WHAT NEEDS TO BE DONE: Every line of the entries below from the one containing "<th>动态描述</th>" to the one containing "<td>H5和小程序端优化和修复</td>", both ends included, must be written out exactly. No other line belongs in the answer.

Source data
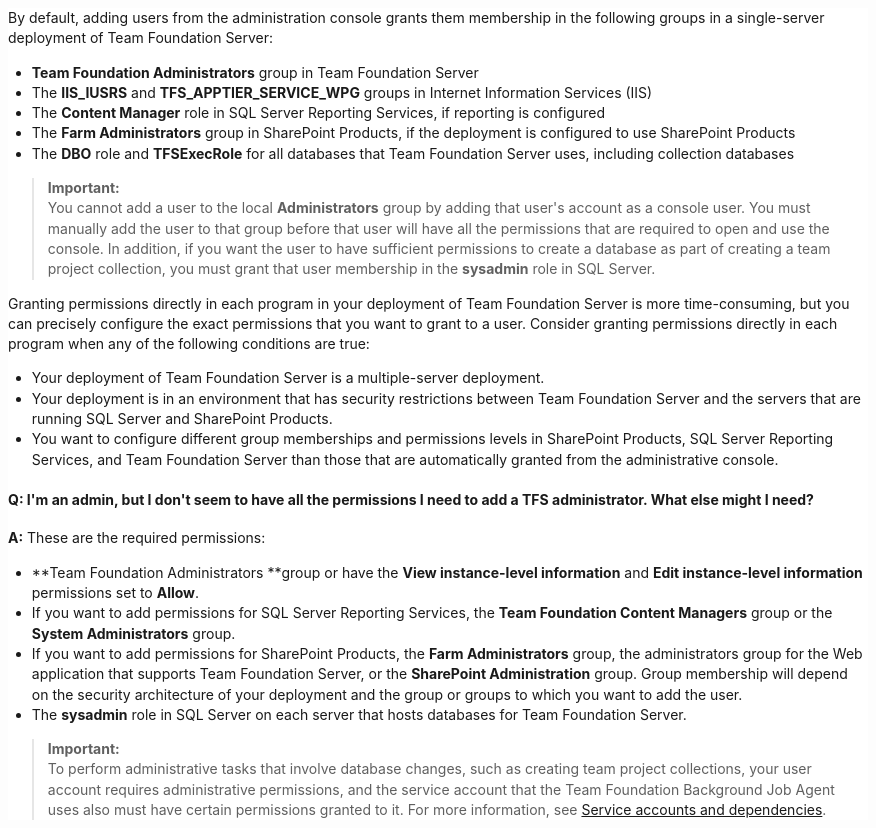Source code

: By default, adding users from the administration console grants them membership in the following groups in a single-server deployment of Team Foundation Server:

-   **Team Foundation Administrators** group in Team Foundation Server  
-   The **IIS\_IUSRS** and **TFS\_APPTIER\_SERVICE\_WPG** groups in Internet Information Services (IIS)  
-   The **Content Manager** role in SQL Server Reporting Services, if reporting is configured  
-   The **Farm Administrators** group in SharePoint Products, if the deployment is configured to use SharePoint Products  
-   The **DBO** role and **TFSExecRole** for all databases that Team Foundation Server uses, including collection databases

>**Important:**  
>You cannot add a user to the local **Administrators** group by adding that user's account as a console user. You must manually add the user to that group before that user will have all the permissions that are required to open and use the console. In addition, if you want the user to have sufficient permissions to create a database as part of creating a team project collection, you must grant that user membership in the **sysadmin** role in SQL Server.

Granting permissions directly in each program in your deployment of Team Foundation Server is more time-consuming, but you can precisely configure the exact permissions that you want to grant to a user. Consider granting permissions directly in each program when any of the following conditions are true:

-   Your deployment of Team Foundation Server is a multiple-server deployment.  
-   Your deployment is in an environment that has security restrictions between Team Foundation Server and the servers that are running SQL Server and SharePoint Products.  
-   You want to configure different group memberships and permissions levels in SharePoint Products, SQL Server Reporting Services, and Team Foundation Server than those that are automatically granted from the administrative console. 

#### Q: I'm an admin, but I don't seem to have all the permissions I need to add a TFS administrator. What else might I need?

**A:** These are the required permissions:

-   **Team Foundation Administrators **group or have the **View instance-level information** and **Edit instance-level information** permissions set to **Allow**.  
-   If you want to add permissions for SQL Server Reporting Services, the **Team Foundation Content Managers** group or the **System Administrators** group.  
-   If you want to add permissions for SharePoint Products, the **Farm Administrators** group, the administrators group for the Web application that supports Team Foundation Server, or the **SharePoint Administration** group. Group membership will depend on the security architecture of your deployment and the group or groups to which you want to add the user.  
-   The **sysadmin** role in SQL Server on each server that hosts databases for Team Foundation Server.

>**Important:**  
>To perform administrative tasks that involve database changes, such as creating team project collections, your user account requires administrative permissions, and the service account that the Team Foundation Background Job Agent uses also must have certain permissions granted to it. For more information, see [Service accounts and dependencies](../setup-admin/tfs/admin/service-accounts-dependencies-tfs.md).

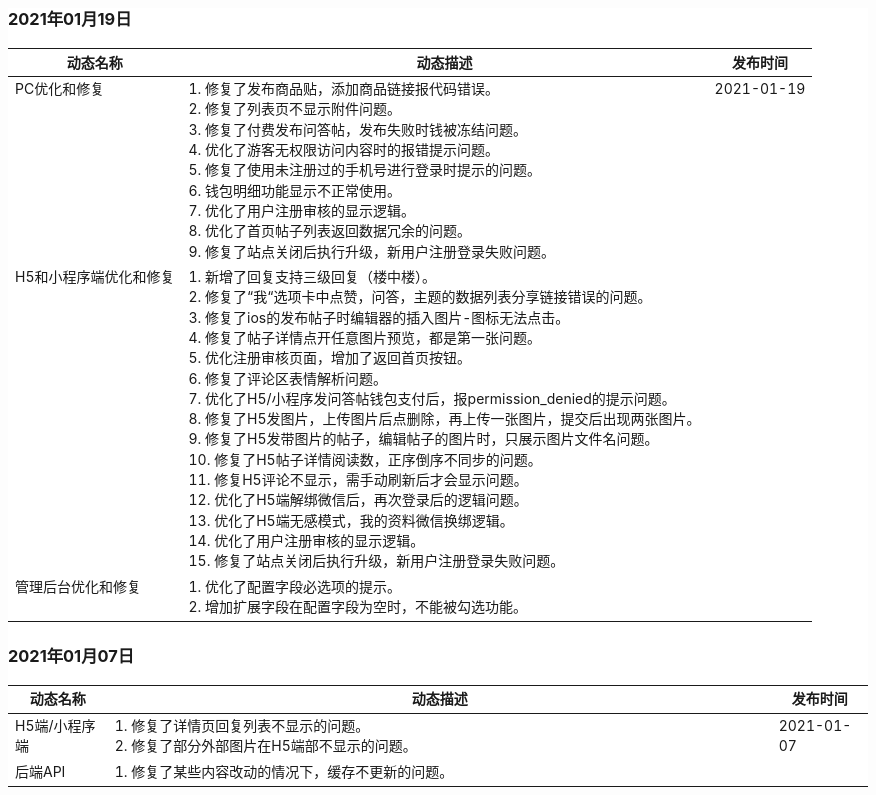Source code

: </tbody>
</table>

### 2021年01月19日

<table>
<thead>
  <tr>
    <th>动态名称</th>
    <th>动态描述</th>
    <th>发布时间</th>
  </tr>
</thead>
<tbody>
  <tr>
    <td>PC优化和修复</td>
    <td>1. 修复了发布商品贴，添加商品链接报代码错误。<br>2. 修复了列表页不显示附件问题。<br>3. 修复了付费发布问答帖，发布失败时钱被冻结问题。<br>4. 优化了游客无权限访问内容时的报错提示问题。<br>5. 修复了使用未注册过的手机号进行登录时提示的问题。<br>6. 钱包明细功能显示不正常使用。<br>7. 优化了用户注册审核的显示逻辑。<br>8. 优化了首页帖子列表返回数据冗余的问题。<br>9. 修复了站点关闭后执行升级，新用户注册登录失败问题。</td>
    <td rowspan="2">2021-01-19</td>
  </tr>
  <tr>
    <td>H5和小程序端优化和修复</td>
    <td>1. 新增了回复支持三级回复（楼中楼）。<br>2. 修复了“我“选项卡中点赞，问答，主题的数据列表分享链接错误的问题。<br>3. 修复了ios的发布帖子时编辑器的插入图片-图标无法点击。<br>4. 修复了帖子详情点开任意图片预览，都是第一张问题。<br>5. 优化注册审核页面，增加了返回首页按钮。<br>6. 修复了评论区表情解析问题。<br>7. 优化了H5/小程序发问答帖钱包支付后，报permission_denied的提示问题。<br>8. 修复了H5发图片，上传图片后点删除，再上传一张图片，提交后出现两张图片。<br>9. 修复了H5发带图片的帖子，编辑帖子的图片时，只展示图片文件名问题。<br>10. 修复了H5帖子详情阅读数，正序倒序不同步的问题。<br>11. 修复H5评论不显示，需手动刷新后才会显示问题。<br>12. 优化了H5端解绑微信后，再次登录后的逻辑问题。<br>13. 优化了H5端无感模式，我的资料微信换绑逻辑。<br>14. 优化了用户注册审核的显示逻辑。<br>15. 修复了站点关闭后执行升级，新用户注册登录失败问题。</td>
  </tr>
  <tr>
    <td>管理后台优化和修复</td>
    <td>1. 优化了配置字段必选项的提示。<br>2. 增加扩展字段在配置字段为空时，不能被勾选功能。</td>
    <td></td>
  </tr>
</tbody>
</table>

### 2021年01月07日

<table>
<thead>
  <tr>
    <th>动态名称</th>
    <th width="650px">动态描述</th>
    <th>发布时间</th>
  </tr>
</thead>
<tbody>
  <tr>
    <td>H5端/小程序端</td>
    <td>1. 修复了详情页回复列表不显示的问题。<br>2. 修复了部分外部图片在H5端部不显示的问题。</td>
    <td rowspan="2">2021-01-07</td>
  </tr>
  <tr>
    <td>后端API</td>
    <td>1. 修复了某些内容改动的情况下，缓存不更新的问题。</td>
  </tr>
</tbody>
</table>
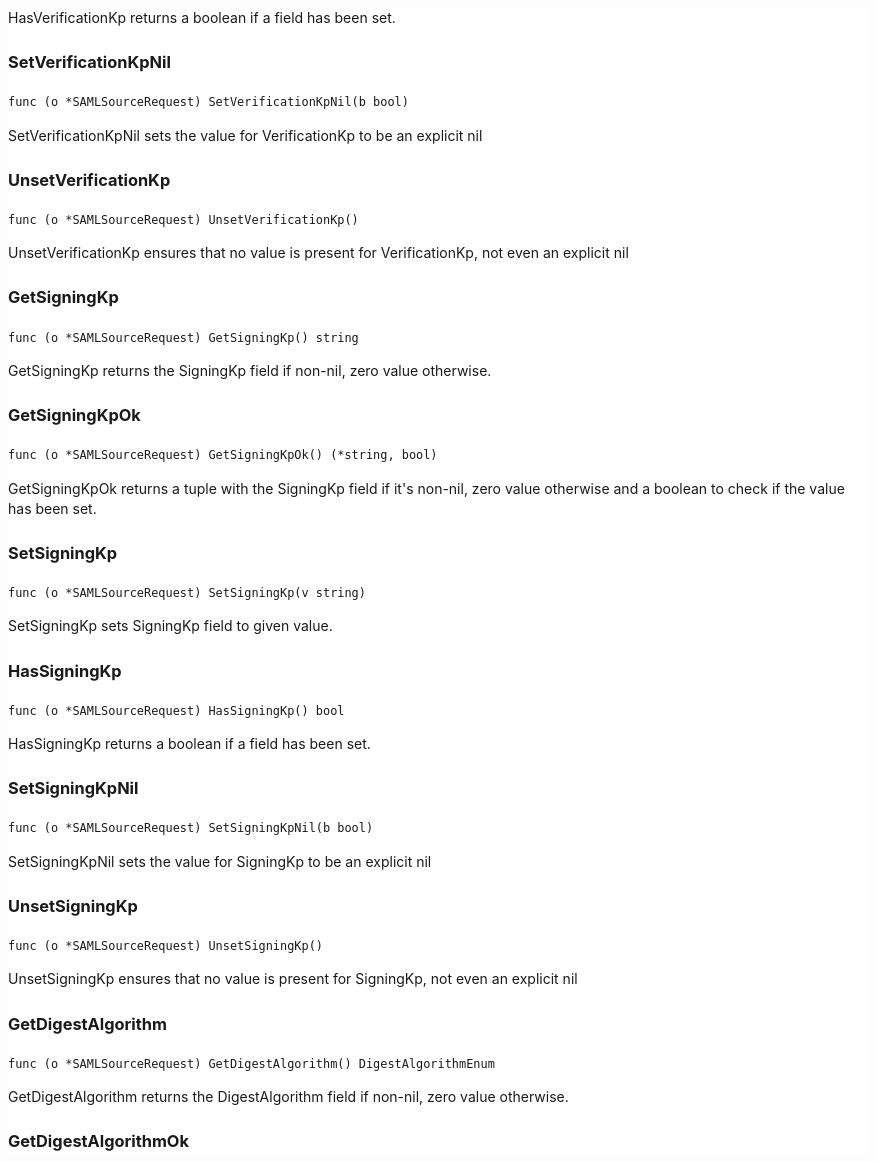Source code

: HasVerificationKp returns a boolean if a field has been set.

### SetVerificationKpNil

`func (o *SAMLSourceRequest) SetVerificationKpNil(b bool)`

 SetVerificationKpNil sets the value for VerificationKp to be an explicit nil

### UnsetVerificationKp
`func (o *SAMLSourceRequest) UnsetVerificationKp()`

UnsetVerificationKp ensures that no value is present for VerificationKp, not even an explicit nil
### GetSigningKp

`func (o *SAMLSourceRequest) GetSigningKp() string`

GetSigningKp returns the SigningKp field if non-nil, zero value otherwise.

### GetSigningKpOk

`func (o *SAMLSourceRequest) GetSigningKpOk() (*string, bool)`

GetSigningKpOk returns a tuple with the SigningKp field if it's non-nil, zero value otherwise
and a boolean to check if the value has been set.

### SetSigningKp

`func (o *SAMLSourceRequest) SetSigningKp(v string)`

SetSigningKp sets SigningKp field to given value.

### HasSigningKp

`func (o *SAMLSourceRequest) HasSigningKp() bool`

HasSigningKp returns a boolean if a field has been set.

### SetSigningKpNil

`func (o *SAMLSourceRequest) SetSigningKpNil(b bool)`

 SetSigningKpNil sets the value for SigningKp to be an explicit nil

### UnsetSigningKp
`func (o *SAMLSourceRequest) UnsetSigningKp()`

UnsetSigningKp ensures that no value is present for SigningKp, not even an explicit nil
### GetDigestAlgorithm

`func (o *SAMLSourceRequest) GetDigestAlgorithm() DigestAlgorithmEnum`

GetDigestAlgorithm returns the DigestAlgorithm field if non-nil, zero value otherwise.

### GetDigestAlgorithmOk
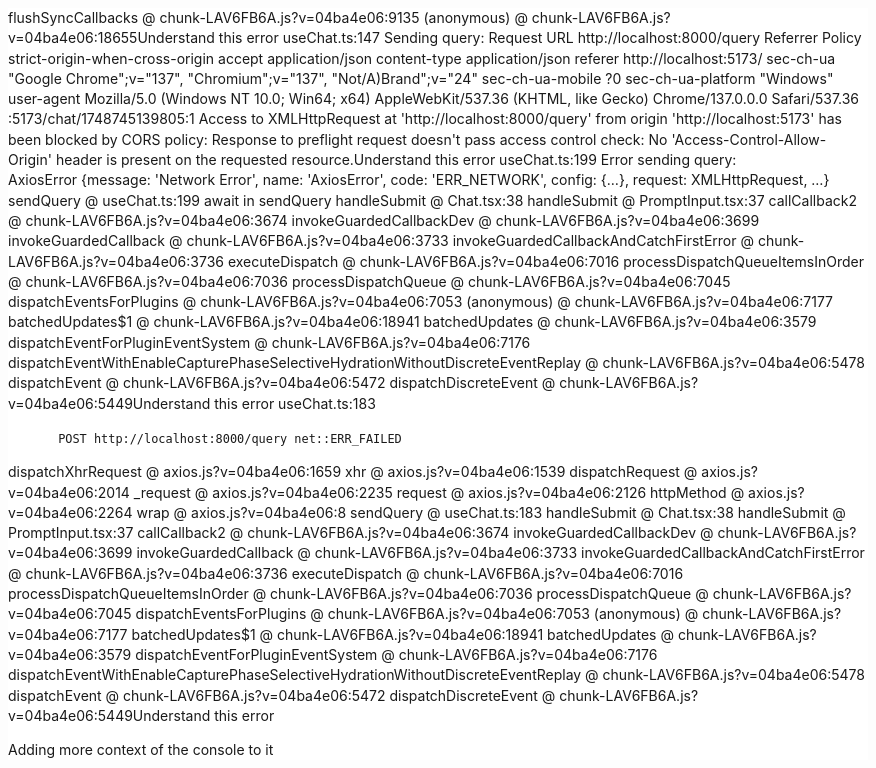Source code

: flushSyncCallbacks @ chunk-LAV6FB6A.js?v=04ba4e06:9135
(anonymous) @ chunk-LAV6FB6A.js?v=04ba4e06:18655Understand this error
useChat.ts:147 Sending query: Request URL http://localhost:8000/query Referrer Policy strict-origin-when-cross-origin accept application/json content-type application/json referer http://localhost:5173/ sec-ch-ua "Google Chrome";v="137", "Chromium";v="137", "Not/A)Brand";v="24" sec-ch-ua-mobile ?0 sec-ch-ua-platform "Windows" user-agent Mozilla/5.0 (Windows NT 10.0; Win64; x64) AppleWebKit/537.36 (KHTML, like Gecko) Chrome/137.0.0.0 Safari/537.36
:5173/chat/1748745139805:1 Access to XMLHttpRequest at 'http://localhost:8000/query' from origin 'http://localhost:5173' has been blocked by CORS policy: Response to preflight request doesn't pass access control check: No 'Access-Control-Allow-Origin' header is present on the requested resource.Understand this error
useChat.ts:199 Error sending query: AxiosError {message: 'Network Error', name: 'AxiosError', code: 'ERR_NETWORK', config: {…}, request: XMLHttpRequest, …}
sendQuery @ useChat.ts:199
await in sendQuery
handleSubmit @ Chat.tsx:38
handleSubmit @ PromptInput.tsx:37
callCallback2 @ chunk-LAV6FB6A.js?v=04ba4e06:3674
invokeGuardedCallbackDev @ chunk-LAV6FB6A.js?v=04ba4e06:3699
invokeGuardedCallback @ chunk-LAV6FB6A.js?v=04ba4e06:3733
invokeGuardedCallbackAndCatchFirstError @ chunk-LAV6FB6A.js?v=04ba4e06:3736
executeDispatch @ chunk-LAV6FB6A.js?v=04ba4e06:7016
processDispatchQueueItemsInOrder @ chunk-LAV6FB6A.js?v=04ba4e06:7036
processDispatchQueue @ chunk-LAV6FB6A.js?v=04ba4e06:7045
dispatchEventsForPlugins @ chunk-LAV6FB6A.js?v=04ba4e06:7053
(anonymous) @ chunk-LAV6FB6A.js?v=04ba4e06:7177
batchedUpdates$1 @ chunk-LAV6FB6A.js?v=04ba4e06:18941
batchedUpdates @ chunk-LAV6FB6A.js?v=04ba4e06:3579
dispatchEventForPluginEventSystem @ chunk-LAV6FB6A.js?v=04ba4e06:7176
dispatchEventWithEnableCapturePhaseSelectiveHydrationWithoutDiscreteEventReplay @ chunk-LAV6FB6A.js?v=04ba4e06:5478
dispatchEvent @ chunk-LAV6FB6A.js?v=04ba4e06:5472
dispatchDiscreteEvent @ chunk-LAV6FB6A.js?v=04ba4e06:5449Understand this error
useChat.ts:183

           POST http://localhost:8000/query net::ERR_FAILED

dispatchXhrRequest @ axios.js?v=04ba4e06:1659
xhr @ axios.js?v=04ba4e06:1539
dispatchRequest @ axios.js?v=04ba4e06:2014
\_request @ axios.js?v=04ba4e06:2235
request @ axios.js?v=04ba4e06:2126
httpMethod @ axios.js?v=04ba4e06:2264
wrap @ axios.js?v=04ba4e06:8
sendQuery @ useChat.ts:183
handleSubmit @ Chat.tsx:38
handleSubmit @ PromptInput.tsx:37
callCallback2 @ chunk-LAV6FB6A.js?v=04ba4e06:3674
invokeGuardedCallbackDev @ chunk-LAV6FB6A.js?v=04ba4e06:3699
invokeGuardedCallback @ chunk-LAV6FB6A.js?v=04ba4e06:3733
invokeGuardedCallbackAndCatchFirstError @ chunk-LAV6FB6A.js?v=04ba4e06:3736
executeDispatch @ chunk-LAV6FB6A.js?v=04ba4e06:7016
processDispatchQueueItemsInOrder @ chunk-LAV6FB6A.js?v=04ba4e06:7036
processDispatchQueue @ chunk-LAV6FB6A.js?v=04ba4e06:7045
dispatchEventsForPlugins @ chunk-LAV6FB6A.js?v=04ba4e06:7053
(anonymous) @ chunk-LAV6FB6A.js?v=04ba4e06:7177
batchedUpdates$1 @ chunk-LAV6FB6A.js?v=04ba4e06:18941
batchedUpdates @ chunk-LAV6FB6A.js?v=04ba4e06:3579
dispatchEventForPluginEventSystem @ chunk-LAV6FB6A.js?v=04ba4e06:7176
dispatchEventWithEnableCapturePhaseSelectiveHydrationWithoutDiscreteEventReplay @ chunk-LAV6FB6A.js?v=04ba4e06:5478
dispatchEvent @ chunk-LAV6FB6A.js?v=04ba4e06:5472
dispatchDiscreteEvent @ chunk-LAV6FB6A.js?v=04ba4e06:5449Understand this error

Adding more context of the console to it
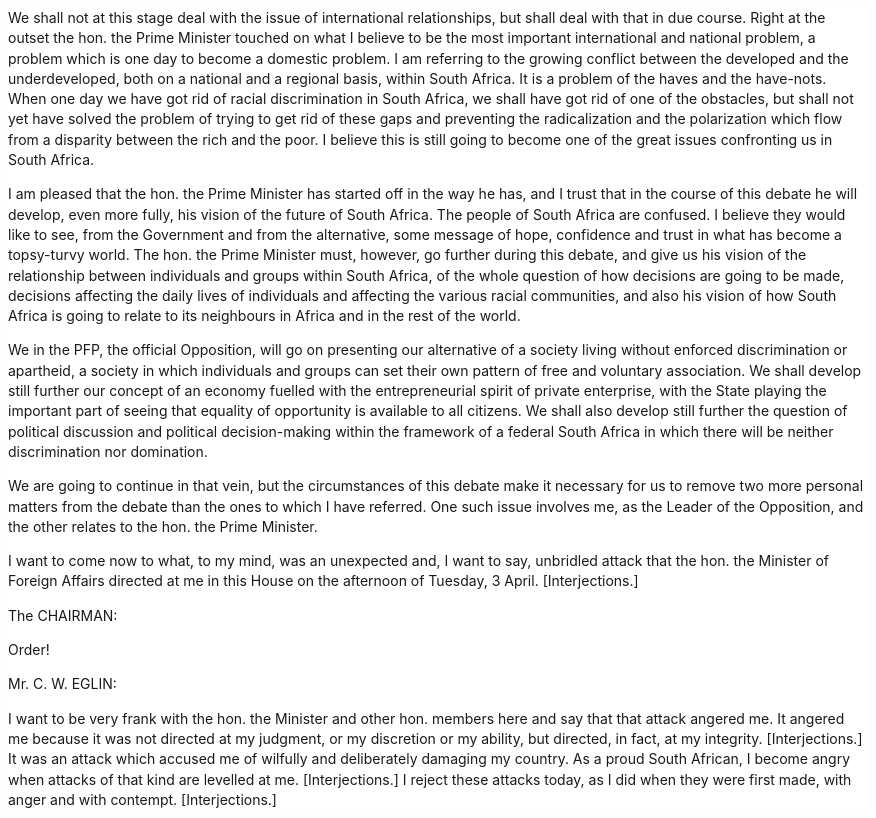 <p>We shall not at this stage deal with the issue of international relationships, but shall deal with that in due course. Right at the outset the hon. the Prime Minister touched on what I believe to be the most important international and national problem, a problem which is one day to become a domestic problem. I am referring to the growing conflict between the developed and the underdeveloped, both on a national and a regional basis, within South Africa. It is a problem of the haves and the have-nots. When one day we have got rid of racial discrimination in South Africa, we shall have got rid of one of the obstacles, but shall not yet have solved the problem of trying to get rid of these gaps and preventing the radicalization and the polarization which flow from a disparity between the rich and the poor. I believe this is still going to become one of the great issues confronting us in South Africa.</p>

<p>I am pleased that the hon. the Prime Minister has started off in the way he has, and I trust that in the course of this debate he will develop, even more fully, his vision of the future of South Africa. The people of South Africa are confused. I believe they would like to see, from the Government and from the alternative, some message of hope, confidence and trust in what has become a topsy-turvy world. The hon. the Prime Minister must, however, go further during this debate, and give us his vision of the relationship between individuals and groups within South Africa, of the whole question of how decisions are going to be made, decisions affecting the daily lives of individuals and affecting the various racial communities, and also his vision of how South Africa is going to relate to its neighbours in Africa and in the rest of the world.</p>

<p>We in the PFP, the official Opposition, will go on presenting our alternative of a society living without enforced discrimination or apartheid, a society in which individuals and groups can set their own pattern of free and voluntary association. We shall develop still further our concept of an economy fuelled with the entrepreneurial spirit of private enterprise, with the State playing the important part of seeing that equality of opportunity is available to all citizens. We shall also develop still further the question of political discussion and political decision-making within the framework of a federal South Africa in which there will be neither discrimination nor domination.</p>

<p>We are going to continue in that vein, but the circumstances of this debate make it necessary for us to remove two more personal matters from the debate than the ones to which I have referred. One such issue involves me, as the Leader of the Opposition, and the other relates to the hon. the Prime Minister.</p>

<p>I want to come now to what, to my mind, was an unexpected and, I want to say, unbridled attack that the hon. the Minister of Foreign Affairs directed at me in this House on the afternoon of Tuesday, 3 April. [Interjections.]</p>

</speech>

<speech by="#chairman">

<from><span class="col_4473-4474" refersTo="page_0632"/>The <person refersTo="hansard_za">CHAIRMAN</person>:</from>

<p>Order!</p>

</speech>

<speech by="#eglin">

<from>Mr. <person refersTo="hansard_za">C. W. EGLIN</person>:</from>

<p>I want to be very frank with the hon. the Minister and other hon. members here and say that that attack angered me. It angered me because it was not directed at my judgment, or my discretion or my ability, but directed, in fact, at my integrity. [Interjections.] It was an attack which accused me of wilfully and deliberately damaging my country. As a proud South African, I become angry when attacks of that kind are levelled at me. [Interjections.] I reject these attacks today, as I did when they were first made, with anger and with contempt. [Interjections.]</p>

TASK RESULT:
    <th>动态描述</th>
    <th>发布时间</th>
  </tr>
</thead>
<tbody>
  <tr>
    <td>PC优化和修复</td>
    <td>1. 修复了发布商品贴，添加商品链接报代码错误。<br>2. 修复了列表页不显示附件问题。<br>3. 修复了付费发布问答帖，发布失败时钱被冻结问题。<br>4. 优化了游客无权限访问内容时的报错提示问题。<br>5. 修复了使用未注册过的手机号进行登录时提示的问题。<br>6. 钱包明细功能显示不正常使用。<br>7. 优化了用户注册审核的显示逻辑。<br>8. 优化了首页帖子列表返回数据冗余的问题。<br>9. 修复了站点关闭后执行升级，新用户注册登录失败问题。</td>
    <td rowspan="2">2021-01-19</td>
  </tr>
  <tr>
    <td>H5和小程序端优化和修复</td>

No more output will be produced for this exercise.